Simplifying DeFi Lending with Cross-Chain Functionality: X Spaces with Nolus Protocol

Date: 2024-09-04 Author: Henry Casey Categories: BLOCKCHAIN
news-banner
Despite the growth and potential of DeFi lending, its challenges could hinder mass adoption. Kamen Trendafilov, co-founder of the Nolus Protocol, discussed this topic at Cointelegraph’s recent X Spaces event.

Trendafilov believes that the market’s potential is limited by the excess amount of locked collateral, as it wastes capital that could be used to minimize counterparty risk.

He also noted that many DeFi solutions rely on variable interest rates, which can fluctuate wildly. “The inefficiencies we see in the market are quite simple, especially in lending,” he said. “You have a lot of overcollateralization, a high risk of liquidation, and you don’t own the assets of these derivatives,” he added.

Cointelegraph Accelerator participant Nolus, through its cross-chain leasing protocol, aims to solve these problems by offering a unique approach to borrowing and ownership through its flagship product, DeFi Lease. Launched in June 2023, the protocol has passed two independent security audits and has processed over $60 million in transactions through its Earn and Lease features, as well as $23 million in locked value from DeFi leases.

Nolus’ DeFi Lease runs on a blockchain network, connecting lenders and borrowers in one DeFi marketplace. Inspired by traditional leasing schemes, DeFi Lease allows users to receive up to 150% funding on their initial investment. Borrowers receive full ownership of the underlying asset from the start when they repay the loan.

One of the key benefits of DeFi Lease is the reduction of liquidation risk, which is a major concern for leveraged traders. The mechanism works like this: borrowers make a payment in any currency and receive up to 150% additional capital in stablecoins from lenders. This combined amount is then used to purchase the desired asset. Notably, both the down payment and the loan are used as collateral, which significantly increases the buffer compared to traditional DeFi lending models.

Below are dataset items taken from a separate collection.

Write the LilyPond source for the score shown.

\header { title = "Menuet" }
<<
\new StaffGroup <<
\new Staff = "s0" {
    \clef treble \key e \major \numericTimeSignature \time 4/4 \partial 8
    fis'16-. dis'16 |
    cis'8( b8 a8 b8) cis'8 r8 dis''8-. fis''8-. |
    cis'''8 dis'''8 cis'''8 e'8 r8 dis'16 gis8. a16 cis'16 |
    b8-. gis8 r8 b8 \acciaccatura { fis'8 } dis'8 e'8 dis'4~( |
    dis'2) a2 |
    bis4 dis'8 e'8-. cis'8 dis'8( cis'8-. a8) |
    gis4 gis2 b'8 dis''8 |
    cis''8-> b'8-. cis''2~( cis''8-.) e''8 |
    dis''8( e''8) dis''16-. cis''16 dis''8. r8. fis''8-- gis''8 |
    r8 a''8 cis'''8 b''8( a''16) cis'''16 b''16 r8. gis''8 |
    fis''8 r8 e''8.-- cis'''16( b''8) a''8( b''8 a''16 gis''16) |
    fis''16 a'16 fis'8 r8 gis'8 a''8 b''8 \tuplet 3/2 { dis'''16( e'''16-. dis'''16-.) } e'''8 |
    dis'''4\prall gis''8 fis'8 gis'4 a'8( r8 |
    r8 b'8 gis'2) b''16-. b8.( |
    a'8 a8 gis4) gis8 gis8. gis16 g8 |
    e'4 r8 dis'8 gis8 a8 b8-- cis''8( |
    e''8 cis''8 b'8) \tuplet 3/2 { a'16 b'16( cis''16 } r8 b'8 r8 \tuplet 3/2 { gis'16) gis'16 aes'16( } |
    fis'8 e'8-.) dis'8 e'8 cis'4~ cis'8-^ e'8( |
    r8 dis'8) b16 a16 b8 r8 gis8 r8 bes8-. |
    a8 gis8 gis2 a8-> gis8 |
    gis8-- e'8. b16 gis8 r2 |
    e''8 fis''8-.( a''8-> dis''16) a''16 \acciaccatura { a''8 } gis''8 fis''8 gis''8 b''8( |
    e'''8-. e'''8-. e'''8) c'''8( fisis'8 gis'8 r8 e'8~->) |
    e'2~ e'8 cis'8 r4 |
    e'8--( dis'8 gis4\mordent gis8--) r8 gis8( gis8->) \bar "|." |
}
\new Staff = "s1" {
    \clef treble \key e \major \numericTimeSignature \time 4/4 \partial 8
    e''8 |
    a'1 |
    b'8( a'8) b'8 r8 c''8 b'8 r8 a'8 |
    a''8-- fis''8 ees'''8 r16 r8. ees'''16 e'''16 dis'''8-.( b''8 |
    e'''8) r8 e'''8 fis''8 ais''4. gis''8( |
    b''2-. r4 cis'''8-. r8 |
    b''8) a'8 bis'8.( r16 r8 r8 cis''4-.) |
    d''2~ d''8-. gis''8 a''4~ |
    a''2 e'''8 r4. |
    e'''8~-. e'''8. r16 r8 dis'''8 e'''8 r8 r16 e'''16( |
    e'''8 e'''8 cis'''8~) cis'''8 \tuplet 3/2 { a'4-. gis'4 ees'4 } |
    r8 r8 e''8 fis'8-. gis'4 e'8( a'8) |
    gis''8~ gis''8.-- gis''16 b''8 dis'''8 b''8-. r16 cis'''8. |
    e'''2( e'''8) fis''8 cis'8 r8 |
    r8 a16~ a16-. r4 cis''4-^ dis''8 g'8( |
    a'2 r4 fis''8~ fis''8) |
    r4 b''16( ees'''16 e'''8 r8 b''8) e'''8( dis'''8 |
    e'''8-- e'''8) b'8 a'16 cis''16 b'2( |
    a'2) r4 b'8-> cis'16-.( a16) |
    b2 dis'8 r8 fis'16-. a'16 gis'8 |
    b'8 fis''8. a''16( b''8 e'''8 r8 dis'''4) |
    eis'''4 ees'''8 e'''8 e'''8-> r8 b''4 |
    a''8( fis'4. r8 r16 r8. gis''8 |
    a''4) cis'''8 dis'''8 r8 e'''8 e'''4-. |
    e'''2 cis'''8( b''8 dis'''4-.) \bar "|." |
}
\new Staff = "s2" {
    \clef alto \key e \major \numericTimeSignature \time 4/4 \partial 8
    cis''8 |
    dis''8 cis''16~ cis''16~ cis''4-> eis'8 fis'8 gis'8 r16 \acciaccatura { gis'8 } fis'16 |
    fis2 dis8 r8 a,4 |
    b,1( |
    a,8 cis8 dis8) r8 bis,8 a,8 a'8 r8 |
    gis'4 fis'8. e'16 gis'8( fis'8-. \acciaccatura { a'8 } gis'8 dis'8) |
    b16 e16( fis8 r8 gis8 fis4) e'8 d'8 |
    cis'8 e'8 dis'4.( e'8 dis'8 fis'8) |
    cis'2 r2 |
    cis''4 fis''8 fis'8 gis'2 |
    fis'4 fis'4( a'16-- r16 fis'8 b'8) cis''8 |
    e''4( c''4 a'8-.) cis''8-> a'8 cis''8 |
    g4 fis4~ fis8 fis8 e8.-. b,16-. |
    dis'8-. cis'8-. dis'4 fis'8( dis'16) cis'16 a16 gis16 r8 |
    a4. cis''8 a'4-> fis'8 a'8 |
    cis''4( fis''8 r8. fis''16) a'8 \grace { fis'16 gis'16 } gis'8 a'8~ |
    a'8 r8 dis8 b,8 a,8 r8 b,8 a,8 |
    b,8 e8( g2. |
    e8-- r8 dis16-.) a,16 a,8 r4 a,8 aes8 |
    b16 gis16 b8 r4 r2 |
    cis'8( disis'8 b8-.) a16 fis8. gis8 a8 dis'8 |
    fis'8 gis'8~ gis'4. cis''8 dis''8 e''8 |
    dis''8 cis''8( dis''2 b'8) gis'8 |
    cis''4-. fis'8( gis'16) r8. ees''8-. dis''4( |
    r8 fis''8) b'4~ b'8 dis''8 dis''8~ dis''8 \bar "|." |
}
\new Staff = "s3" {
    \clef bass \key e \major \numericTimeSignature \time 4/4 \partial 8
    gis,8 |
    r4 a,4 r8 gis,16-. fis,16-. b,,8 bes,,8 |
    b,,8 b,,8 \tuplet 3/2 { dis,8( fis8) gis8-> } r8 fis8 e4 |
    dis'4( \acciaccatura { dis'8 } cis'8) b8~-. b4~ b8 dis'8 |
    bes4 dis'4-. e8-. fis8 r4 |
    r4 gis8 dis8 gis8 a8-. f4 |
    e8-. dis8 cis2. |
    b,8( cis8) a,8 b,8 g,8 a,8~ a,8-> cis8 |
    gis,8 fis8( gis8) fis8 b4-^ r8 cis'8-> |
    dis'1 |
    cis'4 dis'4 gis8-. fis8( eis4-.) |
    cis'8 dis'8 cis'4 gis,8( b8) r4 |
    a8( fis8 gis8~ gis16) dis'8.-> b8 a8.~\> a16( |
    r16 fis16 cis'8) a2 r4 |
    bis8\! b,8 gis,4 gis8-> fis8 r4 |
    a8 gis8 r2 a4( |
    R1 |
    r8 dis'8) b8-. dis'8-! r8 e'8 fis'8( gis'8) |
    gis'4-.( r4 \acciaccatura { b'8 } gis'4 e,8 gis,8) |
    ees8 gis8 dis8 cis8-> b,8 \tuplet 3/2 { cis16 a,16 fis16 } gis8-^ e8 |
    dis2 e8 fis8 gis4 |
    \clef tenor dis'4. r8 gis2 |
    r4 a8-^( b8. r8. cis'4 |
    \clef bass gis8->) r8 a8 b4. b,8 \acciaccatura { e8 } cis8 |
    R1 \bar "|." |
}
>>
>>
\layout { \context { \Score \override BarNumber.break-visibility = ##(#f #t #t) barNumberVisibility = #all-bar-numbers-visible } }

Nolus also uses a partial liquidation strategy. If a liquidation becomes necessary, only a portion of the asset is sold, giving the borrower additional time to recover the price and preventing the total loss of the asset.

Unlike other platforms, Nolus does not need to create its own liquidity pools for swaps. Instead, it uses existing DEX liquidity through IBC technology and cross-chain accounts.

“We are a native blockchain based on Cosmos, like Osmosis and Neutron. Nolus is connected to these two networks and uses their most liquid DEXs, such as Osmosis DEX on Osmosis and Astroport on Neutron,” Trendafilov explained, “and anything that has sufficient liquidity in these pools can be used by the Nolus protocol.” This eliminates the need to manage your own liquidity and allows you to offer a wider range of assets for borrowing.

Another unique feature of the platform is its cash-based model. “Anything paid in cash by the borrower, including the interest they pay, is immediately received by the lender,” the speaker said. As a result, lenders are assured of a direct return on their investment, rather than relying on theoretical interest rates.

Notably, Nolus also offers integration with liquid staking derivatives, allowing users to earn rewards on staked assets to offset the cost of borrowing. To maintain a healthy balance between supply and demand, Nolus limits the amount of liquidity lenders can provide.

“We keep everything below 65% utilization locked,” Trendafilov said. This approach is aimed at preventing situations where borrowers lack liquidity while ensuring that lenders receive interest steadily.

In addition, lenders are rewarded in NLS, the native token of the Nolus blockchain. These tokens not only serve to pay gas fees within the Nolus ecosystem, but also unlock additional benefits.

Looking ahead, the project’s roadmap is full of exciting developments. “In the short term, we are adding new asset listings and upgrading our blockchain to the latest version,” Trendafilov said. “Then we plan to create sell positions, not just offer buy positions. We have strategies in place to allow the asset to be used within DeFi leases. In the long term, the most important thing is probably cross-chain scaling and integration with the EVM ecosystem.”